> _Exercise instructions_: Whenever a line in the entries below includes the string "XSize", count that line. Report the total alone.

> _Exercise materials_:
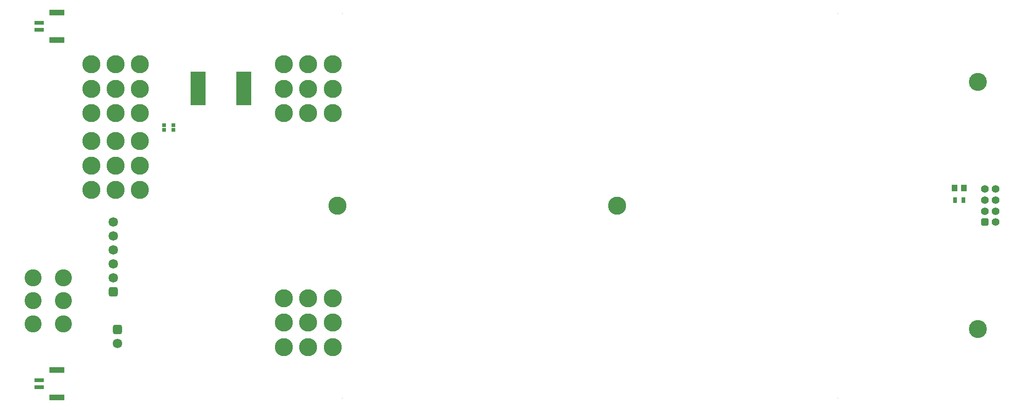
<source format=gts>
G04*
G04 #@! TF.GenerationSoftware,Altium Limited,Altium Designer,23.0.1 (38)*
G04*
G04 Layer_Color=8388736*
%FSLAX44Y44*%
%MOMM*%
G71*
G04*
G04 #@! TF.SameCoordinates,8AFF7610-CFF1-491F-A99F-289BE66ABFEC*
G04*
G04*
G04 #@! TF.FilePolarity,Negative*
G04*
G01*
G75*
%ADD16R,2.7000X6.2000*%
%ADD19R,0.6500X1.0000*%
%ADD21R,1.1160X1.2430*%
%ADD22R,2.8000X1.1000*%
%ADD23R,1.8000X0.7000*%
%ADD24R,0.7000X0.6600*%
%ADD25C,1.4000*%
G04:AMPARAMS|DCode=26|XSize=1.4mm|YSize=1.4mm|CornerRadius=0.375mm|HoleSize=0mm|Usage=FLASHONLY|Rotation=90.000|XOffset=0mm|YOffset=0mm|HoleType=Round|Shape=RoundedRectangle|*
%AMROUNDEDRECTD26*
21,1,1.4000,0.6500,0,0,90.0*
21,1,0.6500,1.4000,0,0,90.0*
1,1,0.7500,0.3250,0.3250*
1,1,0.7500,0.3250,-0.3250*
1,1,0.7500,-0.3250,-0.3250*
1,1,0.7500,-0.3250,0.3250*
%
%ADD26ROUNDEDRECTD26*%
G04:AMPARAMS|DCode=27|XSize=1.72mm|YSize=1.72mm|CornerRadius=0.455mm|HoleSize=0mm|Usage=FLASHONLY|Rotation=270.000|XOffset=0mm|YOffset=0mm|HoleType=Round|Shape=RoundedRectangle|*
%AMROUNDEDRECTD27*
21,1,1.7200,0.8100,0,0,270.0*
21,1,0.8100,1.7200,0,0,270.0*
1,1,0.9100,-0.4050,-0.4050*
1,1,0.9100,-0.4050,0.4050*
1,1,0.9100,0.4050,0.4050*
1,1,0.9100,0.4050,-0.4050*
%
%ADD27ROUNDEDRECTD27*%
%ADD28C,1.7200*%
%ADD29C,3.3000*%
%ADD30C,3.1000*%
%ADD31C,3.1000*%
G04:AMPARAMS|DCode=32|XSize=0.1mm|YSize=0.1mm|CornerRadius=0mm|HoleSize=0mm|Usage=FLASHONLY|Rotation=90.000|XOffset=0mm|YOffset=0mm|HoleType=Round|Shape=RoundedRectangle|*
%AMROUNDEDRECTD32*
21,1,0.1000,0.1000,0,0,90.0*
21,1,0.1000,0.1000,0,0,90.0*
1,1,0.0000,0.0500,0.0500*
1,1,0.0000,0.0500,-0.0500*
1,1,0.0000,-0.0500,-0.0500*
1,1,0.0000,-0.0500,0.0500*
%
%ADD32ROUNDEDRECTD32*%
%ADD33C,3.2750*%
D16*
X-678590Y213360D02*
D03*
X-761590D02*
D03*
D19*
X613280Y10160D02*
D03*
X628780D02*
D03*
D21*
X612521Y31750D02*
D03*
X629539D02*
D03*
D22*
X-1018000Y-299000D02*
D03*
Y-348500D02*
D03*
Y351000D02*
D03*
Y301500D02*
D03*
D23*
X-1050000Y-330000D02*
D03*
Y-317500D02*
D03*
Y320000D02*
D03*
Y332500D02*
D03*
D24*
X-806450Y146590D02*
D03*
Y137890D02*
D03*
X-822998Y146810D02*
D03*
Y138110D02*
D03*
D25*
X667460Y30000D02*
D03*
Y10000D02*
D03*
X687460Y30000D02*
D03*
Y-30000D02*
D03*
Y-10000D02*
D03*
X667460D02*
D03*
X687460Y10000D02*
D03*
D26*
X667460Y-30000D02*
D03*
D27*
X-907590Y-225300D02*
D03*
X-915210Y-156720D02*
D03*
D28*
X-907590Y-250700D02*
D03*
X-915210Y-55120D02*
D03*
Y-80520D02*
D03*
Y-105920D02*
D03*
Y-131320D02*
D03*
Y-29720D02*
D03*
D29*
X-911400Y212720D02*
D03*
Y168370D02*
D03*
X-955750D02*
D03*
X-867050D02*
D03*
Y212720D02*
D03*
X-955750D02*
D03*
Y257070D02*
D03*
X-911400D02*
D03*
X-867050D02*
D03*
X-561400Y212720D02*
D03*
Y168370D02*
D03*
X-605750D02*
D03*
X-517050D02*
D03*
Y212720D02*
D03*
X-605750D02*
D03*
Y257070D02*
D03*
X-561400D02*
D03*
X-517050D02*
D03*
X-911400Y73150D02*
D03*
Y28800D02*
D03*
X-955750D02*
D03*
X-867050D02*
D03*
Y73150D02*
D03*
X-955750D02*
D03*
Y117500D02*
D03*
X-911400D02*
D03*
X-867050D02*
D03*
X-561400Y-212730D02*
D03*
Y-257080D02*
D03*
X-605750D02*
D03*
X-517050D02*
D03*
Y-212730D02*
D03*
X-605750D02*
D03*
Y-168380D02*
D03*
X-561400D02*
D03*
X-517050D02*
D03*
X0Y0D02*
D03*
X-508000D02*
D03*
D30*
X-1061540Y-173140D02*
D03*
X-1006540D02*
D03*
X-1061540Y-215140D02*
D03*
X-1006540D02*
D03*
D31*
X-1061540Y-131140D02*
D03*
X-1006540Y-131140D02*
D03*
D32*
X-500000Y-350000D02*
D03*
X400000D02*
D03*
Y350000D02*
D03*
X-500000D02*
D03*
D33*
X655320Y-224790D02*
D03*
Y224790D02*
D03*
M02*

</source>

> _Your solution_: 3